Nobody knows if or when this change will happen. But you must be on guard against it so need some kind of selling rule.

Running winners is good, but the counterpart of that is to cut losers. There is lots of evidence that selling when prices fall below their 10-month average protects against really nasty bear markets. You don’t necessarily need to follow that particular rule but should have some kind of exit strategy.

 

Alex Brandreth, chief investment officer at Luna Investment Management, says:

ASI Global Smaller Companies (GB00BBX46522), Baillie Gifford Global Discovery (GB0006059330) and Baillie Gifford Shin Nippon, which account for over a quarter of your portfolio, are biased to smaller companies. Is this a deliberate preference? We often find that portfolios have more significant smaller companies exposure than people expect because fund managers tend to go fishing further down the market cap spectrum to add alpha to performance. These funds have had a good bounce over the past 18 months so it might be a sensible time to take profits.

The funds you hold are largely global and have a growth bias. So I suggest looking to combine these with more value orientated funds. You could do this by adding a global fund which invests via a value style or by diversifying geographically with a UK value fund. We are seeing a lot of opportunities in the UK at the moment. We favour a handful of global and UK value funds within the portfolios we run.

Having a growth bias in portfolios is now is very common. This is because over the past 10 years this style of investing has performed very strongly, and investors often have a recency bias so expect that future performance will be similar to recent historical performance.

However, value investing has been a 'graveyard' for fund managers over the past 10 years, leaving valuations cheaper and causing one of the biggest valuation differentials between this and growth style investing. The Covid-19 pandemic has polarised this situation further. 

Adding some value funds alongside your growth holdings would make your portfolios a lot more balanced. You are long-term equity investors so can afford to wait for change to come through.

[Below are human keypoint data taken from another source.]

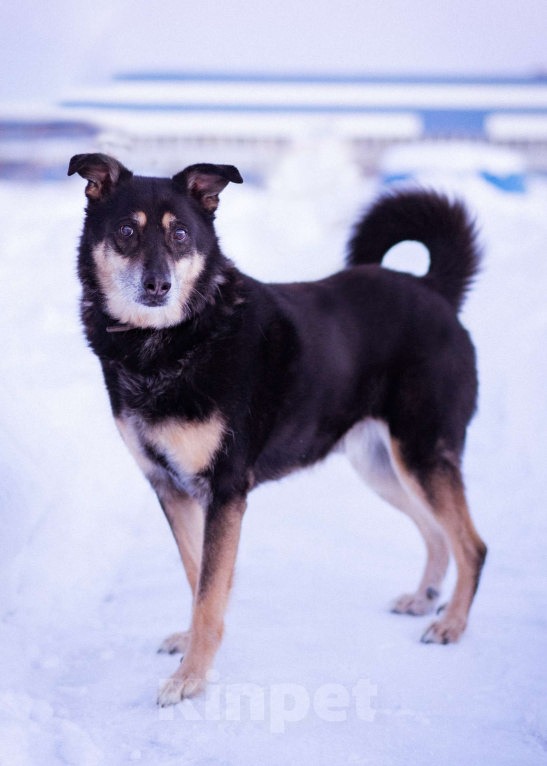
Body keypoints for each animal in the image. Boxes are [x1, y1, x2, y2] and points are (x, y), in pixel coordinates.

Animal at [67, 154, 488, 708]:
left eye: (179, 234)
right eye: (125, 232)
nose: (158, 285)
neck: (172, 341)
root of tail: (433, 290)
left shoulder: (226, 490)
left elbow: (208, 590)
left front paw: (191, 676)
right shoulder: (170, 487)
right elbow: (198, 577)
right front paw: (192, 647)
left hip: (421, 451)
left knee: (473, 546)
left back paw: (453, 624)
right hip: (382, 465)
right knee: (437, 532)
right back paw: (425, 598)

The main argument in favour of value is the valuation differential with growth, which is at one of its widest points. Short term momentum also appears to be favouring value. Central banks are starting to change direction, and some expect an interest rate rise in the UK or the Federal Reserve to taper in the US. This is pushing up bond yields so is a short term positive for financials stocks and other more value orientated sectors. 

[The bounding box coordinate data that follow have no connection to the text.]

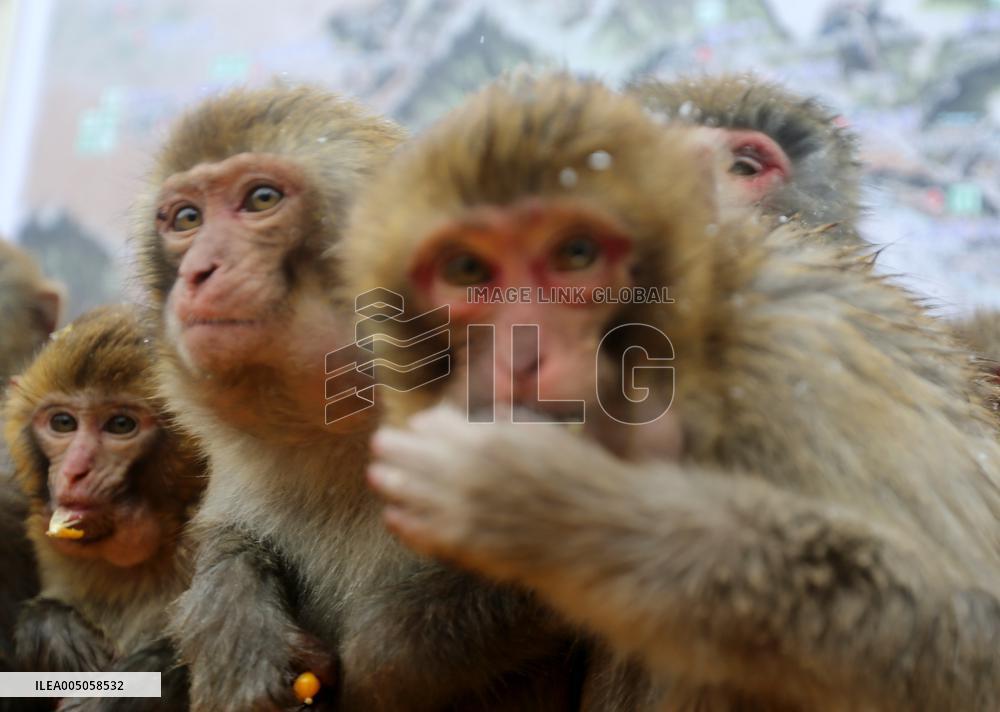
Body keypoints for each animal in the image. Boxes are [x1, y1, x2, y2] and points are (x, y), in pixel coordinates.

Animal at [134, 84, 579, 712]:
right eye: (187, 219)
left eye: (261, 199)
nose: (199, 272)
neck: (340, 428)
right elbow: (228, 535)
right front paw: (236, 621)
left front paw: (384, 661)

Value orientated companies are also more exposed to economic reopening, which has already happened in the UK and is starting to happen globally. 2021 has been a strong year for economic growth and it looks likely that this momentum can continue into 2022. So having exposure to value orientated businesses that are bouncing back from depressed valuations looks like an attractive entry point.

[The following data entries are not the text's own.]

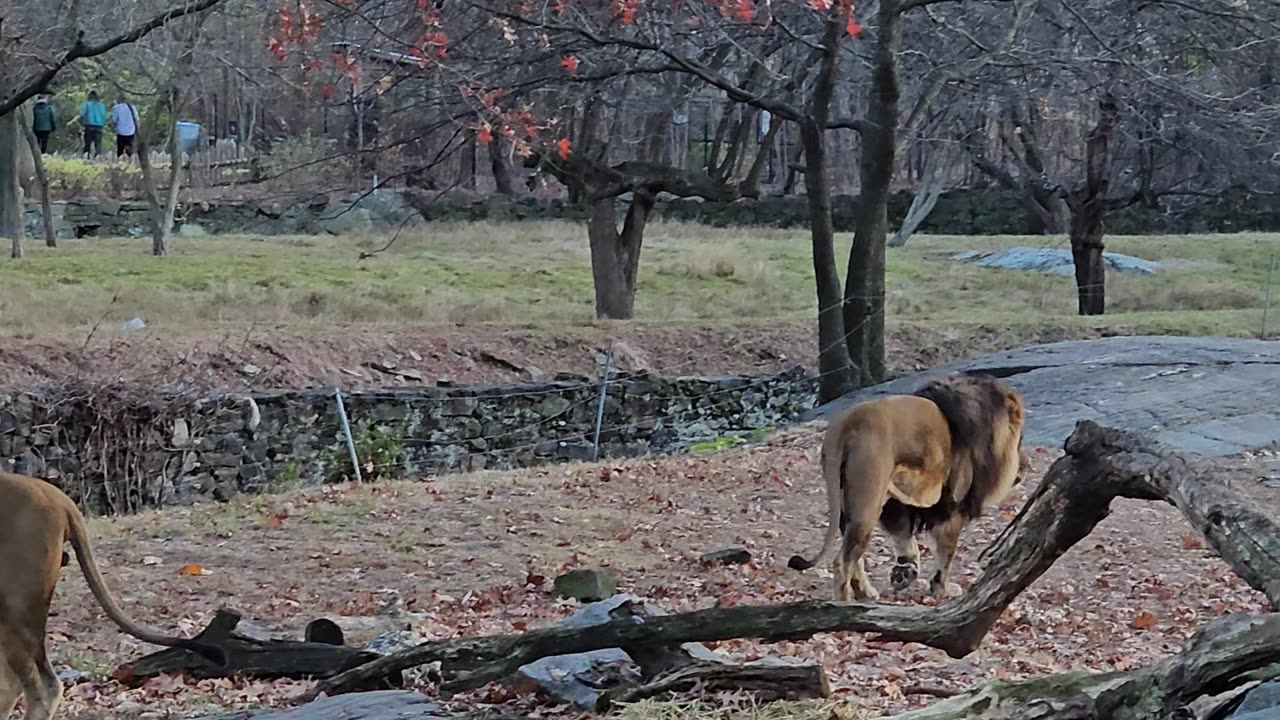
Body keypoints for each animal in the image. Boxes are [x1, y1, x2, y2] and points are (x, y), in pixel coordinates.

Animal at [783, 371, 1024, 602]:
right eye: (1019, 442)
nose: (1024, 467)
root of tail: (847, 423)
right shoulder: (953, 505)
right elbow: (946, 554)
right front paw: (942, 589)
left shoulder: (899, 502)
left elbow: (905, 538)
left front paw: (905, 572)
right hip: (867, 503)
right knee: (843, 561)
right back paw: (844, 602)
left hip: (849, 502)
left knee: (854, 555)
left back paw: (865, 593)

The UK also appears to be at an attractive entry point. The UK equity market and sterling have both been unloved since the vote for Brexit in June 2016 – a date which will long live in our memory. Since then, the UK has been going through a long, torturous divorce. It has been an easy decision for overseas investors not to invest in the UK because of the uncertainty that Brexit created.

However, in 2021 – despite ongoing teething issues – Brexit has now happened. But investors' minds are plagued by the events of the past five years and it will take time for these memories to be replaced with better thoughts.

The valuation discount that the UK trades at is illustrated by the fact that global fund managers are returning to the UK equity market and have gone overweight in it for the first time since 2014. At time of writing, this market was trading at a 40 per cent discount to global peers – the greatest in 30 years.

It looks like a good time to review your allocation to value and add some specific exposure to the UK equity market which looks cheap relative to other global stock markets. This is starting to be noticed by overseas investors and there has been an increase in merger and acquisition activity.

Also, activist investors are building significant stakes in large UK companies to unlock shareholder value.